RECORDS FOR THIS TASK:

═══

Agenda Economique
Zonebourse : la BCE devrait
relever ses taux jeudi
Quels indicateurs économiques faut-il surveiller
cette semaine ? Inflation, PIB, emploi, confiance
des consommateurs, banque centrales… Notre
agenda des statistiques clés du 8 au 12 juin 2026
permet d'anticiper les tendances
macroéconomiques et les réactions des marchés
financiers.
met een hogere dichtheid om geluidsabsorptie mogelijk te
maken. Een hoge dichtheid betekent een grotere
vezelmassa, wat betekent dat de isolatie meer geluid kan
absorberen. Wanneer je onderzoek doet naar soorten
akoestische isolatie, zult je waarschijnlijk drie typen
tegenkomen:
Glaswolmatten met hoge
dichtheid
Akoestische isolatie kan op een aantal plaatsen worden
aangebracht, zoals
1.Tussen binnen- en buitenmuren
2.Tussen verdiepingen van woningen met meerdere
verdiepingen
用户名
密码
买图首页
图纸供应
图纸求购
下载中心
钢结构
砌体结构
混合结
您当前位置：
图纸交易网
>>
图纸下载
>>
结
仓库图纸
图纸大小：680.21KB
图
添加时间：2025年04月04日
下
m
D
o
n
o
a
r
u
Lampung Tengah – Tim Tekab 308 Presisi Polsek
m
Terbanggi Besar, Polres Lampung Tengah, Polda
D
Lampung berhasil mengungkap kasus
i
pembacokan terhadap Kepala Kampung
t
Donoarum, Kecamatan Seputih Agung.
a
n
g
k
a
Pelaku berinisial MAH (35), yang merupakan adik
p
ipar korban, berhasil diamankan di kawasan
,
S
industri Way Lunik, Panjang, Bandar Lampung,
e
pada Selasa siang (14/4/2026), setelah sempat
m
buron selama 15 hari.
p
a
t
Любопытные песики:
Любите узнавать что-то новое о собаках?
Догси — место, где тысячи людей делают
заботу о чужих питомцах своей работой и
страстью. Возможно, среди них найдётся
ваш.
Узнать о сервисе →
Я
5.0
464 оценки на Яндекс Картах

═══

ASSIGNMENT: Copy out every line of the material above, keeping each character, line break, and line order unchanged.

SOLUTION TO THE PROBLEM:
Agenda Economique
Zonebourse : la BCE devrait
relever ses taux jeudi
Quels indicateurs économiques faut-il surveiller
cette semaine ? Inflation, PIB, emploi, confiance
des consommateurs, banque centrales… Notre
agenda des statistiques clés du 8 au 12 juin 2026
permet d'anticiper les tendances
macroéconomiques et les réactions des marchés
financiers.
met een hogere dichtheid om geluidsabsorptie mogelijk te
maken. Een hoge dichtheid betekent een grotere
vezelmassa, wat betekent dat de isolatie meer geluid kan
absorberen. Wanneer je onderzoek doet naar soorten
akoestische isolatie, zult je waarschijnlijk drie typen
tegenkomen:
Glaswolmatten met hoge
dichtheid
Akoestische isolatie kan op een aantal plaatsen worden
aangebracht, zoals
1.Tussen binnen- en buitenmuren
2.Tussen verdiepingen van woningen met meerdere
verdiepingen
用户名
密码
买图首页
图纸供应
图纸求购
下载中心
钢结构
砌体结构
混合结
您当前位置：
图纸交易网
>>
图纸下载
>>
结
仓库图纸
图纸大小：680.21KB
图
添加时间：2025年04月04日
下
m
D
o
n
o
a
r
u
Lampung Tengah – Tim Tekab 308 Presisi Polsek
m
Terbanggi Besar, Polres Lampung Tengah, Polda
D
Lampung berhasil mengungkap kasus
i
pembacokan terhadap Kepala Kampung
t
Donoarum, Kecamatan Seputih Agung.
a
n
g
k
a
Pelaku berinisial MAH (35), yang merupakan adik
p
ipar korban, berhasil diamankan di kawasan
,
S
industri Way Lunik, Panjang, Bandar Lampung,
e
pada Selasa siang (14/4/2026), setelah sempat
m
buron selama 15 hari.
p
a
t
Любопытные песики:
Любите узнавать что-то новое о собаках?
Догси — место, где тысячи людей делают
заботу о чужих питомцах своей работой и
страстью. Возможно, среди них найдётся
ваш.
Узнать о сервисе →
Я
5.0
464 оценки на Яндекс Картах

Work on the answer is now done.